*Data*:
● ● ●

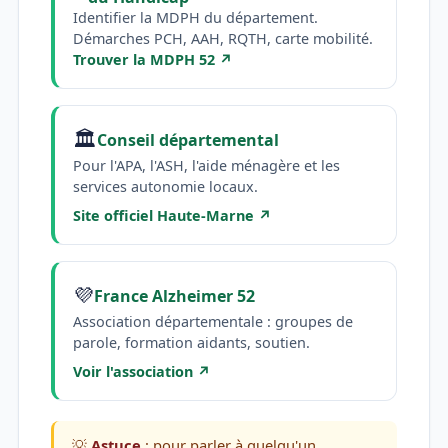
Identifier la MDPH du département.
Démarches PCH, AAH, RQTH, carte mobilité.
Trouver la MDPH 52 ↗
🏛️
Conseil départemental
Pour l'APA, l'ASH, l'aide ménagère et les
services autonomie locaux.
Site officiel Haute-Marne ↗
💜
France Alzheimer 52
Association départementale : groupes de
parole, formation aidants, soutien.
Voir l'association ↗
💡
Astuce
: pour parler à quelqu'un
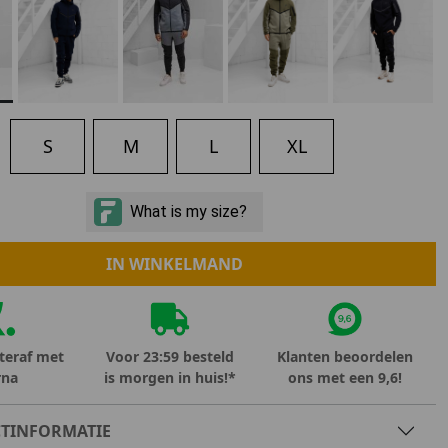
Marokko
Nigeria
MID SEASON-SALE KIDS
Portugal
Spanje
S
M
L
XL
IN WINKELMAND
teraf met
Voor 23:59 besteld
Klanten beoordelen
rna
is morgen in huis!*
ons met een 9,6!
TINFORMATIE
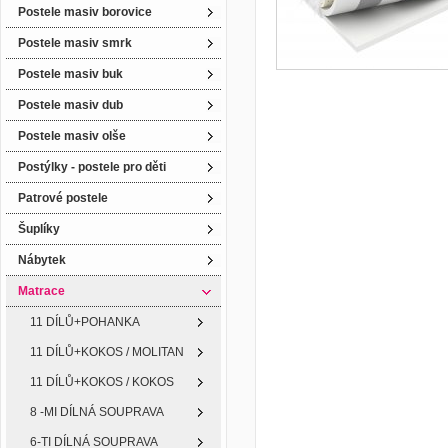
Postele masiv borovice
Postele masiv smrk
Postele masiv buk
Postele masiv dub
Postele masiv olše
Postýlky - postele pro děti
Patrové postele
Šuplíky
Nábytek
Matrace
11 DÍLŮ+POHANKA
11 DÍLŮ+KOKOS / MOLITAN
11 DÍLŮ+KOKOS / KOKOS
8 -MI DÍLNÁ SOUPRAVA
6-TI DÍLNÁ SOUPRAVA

● ● ●

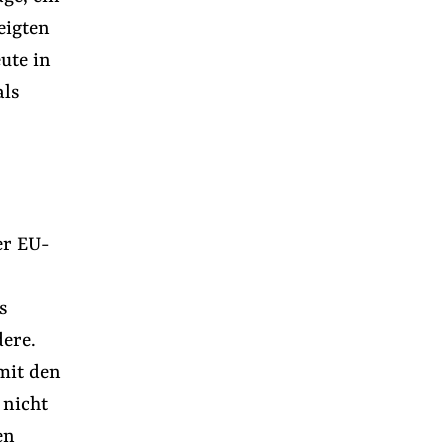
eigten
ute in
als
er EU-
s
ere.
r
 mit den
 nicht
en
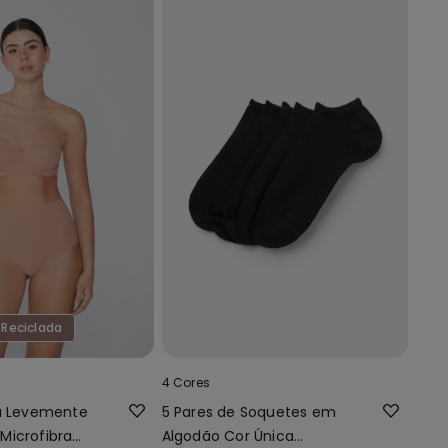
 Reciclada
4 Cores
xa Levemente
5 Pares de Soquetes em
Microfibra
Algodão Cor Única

● ● ●

Out of the material above, output word for word the line with "xa Levemente", the line with "Algodão Cor Única", and all lines between them, with nothing else.

*Result of this exercise*:
xa Levemente
5 Pares de Soquetes em
Microfibra
Algodão Cor Única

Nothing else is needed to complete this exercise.